Vertical industry use cases
As mentioned, this document processing solution can be used across industry segments. Let’s explore some practical use cases. For example, it can help insurance industry professionals to accelerate claim processing and customer KYC-related processes. By extracting the key entities from the claim documents, mapping them against the customer defined taxonomy, and integrating with Amazon SageMaker models for anomaly detection (anomalous claims), insurance providers can improve claim management and customer satisfaction.
In the healthcare industry, the solution can help with medical records and report processing, key medical entity extraction, and customer data masking.
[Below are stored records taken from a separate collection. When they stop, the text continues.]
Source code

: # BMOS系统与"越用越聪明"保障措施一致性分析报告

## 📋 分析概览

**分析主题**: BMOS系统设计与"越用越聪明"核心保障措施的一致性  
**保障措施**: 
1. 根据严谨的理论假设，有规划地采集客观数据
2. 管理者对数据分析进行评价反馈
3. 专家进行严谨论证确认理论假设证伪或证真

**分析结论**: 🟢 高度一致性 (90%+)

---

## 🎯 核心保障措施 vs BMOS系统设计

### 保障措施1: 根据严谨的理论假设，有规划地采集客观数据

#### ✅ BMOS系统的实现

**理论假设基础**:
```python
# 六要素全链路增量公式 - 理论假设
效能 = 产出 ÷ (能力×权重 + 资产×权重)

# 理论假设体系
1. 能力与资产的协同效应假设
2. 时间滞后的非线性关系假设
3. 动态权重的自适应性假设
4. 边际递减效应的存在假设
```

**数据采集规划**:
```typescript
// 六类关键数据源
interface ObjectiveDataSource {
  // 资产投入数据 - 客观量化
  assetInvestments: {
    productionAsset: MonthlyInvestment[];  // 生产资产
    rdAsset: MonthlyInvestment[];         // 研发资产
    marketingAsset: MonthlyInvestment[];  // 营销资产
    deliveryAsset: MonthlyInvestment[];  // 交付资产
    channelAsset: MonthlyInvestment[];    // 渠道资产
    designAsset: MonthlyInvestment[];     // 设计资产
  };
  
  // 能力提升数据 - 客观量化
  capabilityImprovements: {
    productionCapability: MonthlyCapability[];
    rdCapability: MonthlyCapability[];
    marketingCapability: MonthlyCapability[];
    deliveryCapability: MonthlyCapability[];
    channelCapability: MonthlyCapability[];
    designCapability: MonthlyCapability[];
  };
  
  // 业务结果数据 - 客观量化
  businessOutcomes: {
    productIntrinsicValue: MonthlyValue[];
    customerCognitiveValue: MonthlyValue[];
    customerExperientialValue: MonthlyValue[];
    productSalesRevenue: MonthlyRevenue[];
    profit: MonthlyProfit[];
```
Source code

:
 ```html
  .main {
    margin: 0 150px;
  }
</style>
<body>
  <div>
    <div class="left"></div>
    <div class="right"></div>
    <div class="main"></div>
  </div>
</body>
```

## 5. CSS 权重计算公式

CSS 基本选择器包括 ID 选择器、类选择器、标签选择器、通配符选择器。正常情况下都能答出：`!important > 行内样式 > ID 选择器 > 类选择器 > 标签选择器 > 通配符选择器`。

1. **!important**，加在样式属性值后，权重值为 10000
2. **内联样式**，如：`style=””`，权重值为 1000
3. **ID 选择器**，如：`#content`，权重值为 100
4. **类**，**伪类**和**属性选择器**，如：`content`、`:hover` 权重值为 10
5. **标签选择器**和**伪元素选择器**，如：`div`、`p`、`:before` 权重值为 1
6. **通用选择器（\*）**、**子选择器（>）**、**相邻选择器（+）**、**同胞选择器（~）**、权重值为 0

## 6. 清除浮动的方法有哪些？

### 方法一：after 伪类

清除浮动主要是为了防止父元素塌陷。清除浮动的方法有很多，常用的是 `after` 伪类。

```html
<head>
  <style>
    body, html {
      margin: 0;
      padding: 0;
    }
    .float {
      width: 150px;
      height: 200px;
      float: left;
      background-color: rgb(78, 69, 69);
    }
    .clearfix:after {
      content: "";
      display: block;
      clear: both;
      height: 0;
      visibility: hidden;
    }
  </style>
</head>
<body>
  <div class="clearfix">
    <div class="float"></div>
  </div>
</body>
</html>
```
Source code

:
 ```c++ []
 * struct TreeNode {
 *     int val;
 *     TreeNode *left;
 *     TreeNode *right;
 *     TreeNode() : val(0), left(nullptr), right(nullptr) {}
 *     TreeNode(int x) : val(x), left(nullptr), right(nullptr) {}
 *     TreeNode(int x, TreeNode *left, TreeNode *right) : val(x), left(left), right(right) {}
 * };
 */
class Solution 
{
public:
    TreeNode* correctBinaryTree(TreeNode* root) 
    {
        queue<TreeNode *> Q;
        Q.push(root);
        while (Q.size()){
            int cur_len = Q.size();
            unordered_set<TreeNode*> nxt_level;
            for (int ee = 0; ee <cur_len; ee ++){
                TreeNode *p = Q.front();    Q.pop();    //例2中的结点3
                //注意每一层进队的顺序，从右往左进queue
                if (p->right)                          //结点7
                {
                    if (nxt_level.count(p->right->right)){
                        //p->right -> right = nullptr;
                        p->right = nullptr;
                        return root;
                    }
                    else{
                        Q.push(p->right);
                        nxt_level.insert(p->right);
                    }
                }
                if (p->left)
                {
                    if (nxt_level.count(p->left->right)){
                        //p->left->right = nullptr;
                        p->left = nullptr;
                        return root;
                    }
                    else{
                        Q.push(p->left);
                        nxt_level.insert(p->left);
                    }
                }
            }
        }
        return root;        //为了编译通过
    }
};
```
The document processing solution can help the banking industry by automating check processing and delivering the ability to extract key entities like payer, payee, date, and amount from the checks.
Conclusion
Manual document processing is resource-intensive, time consuming, and costly. Customers need to allocate resources to process large volume documents, lowering business agility. Their employees are performing manual “stare and compare” tasks, potentially reducing worker morale and preventing them from focusing where their efforts are better placed.
Intelligent document processing helps businesses overcome these challenges by automating the classification, extraction, and analysis of data. This expedites decision cycles, allocates resources to high-value tasks, and reduces costs.
Pre-trained APIs of AWS AI services allow for quick classification, extraction, and data analyzation from scores of documents. This solution also has industry specific features that can quickly process specialized industry specific documents. This blog discussed the foundational architecture to helps to accelerate implementation of any specific document processing use case.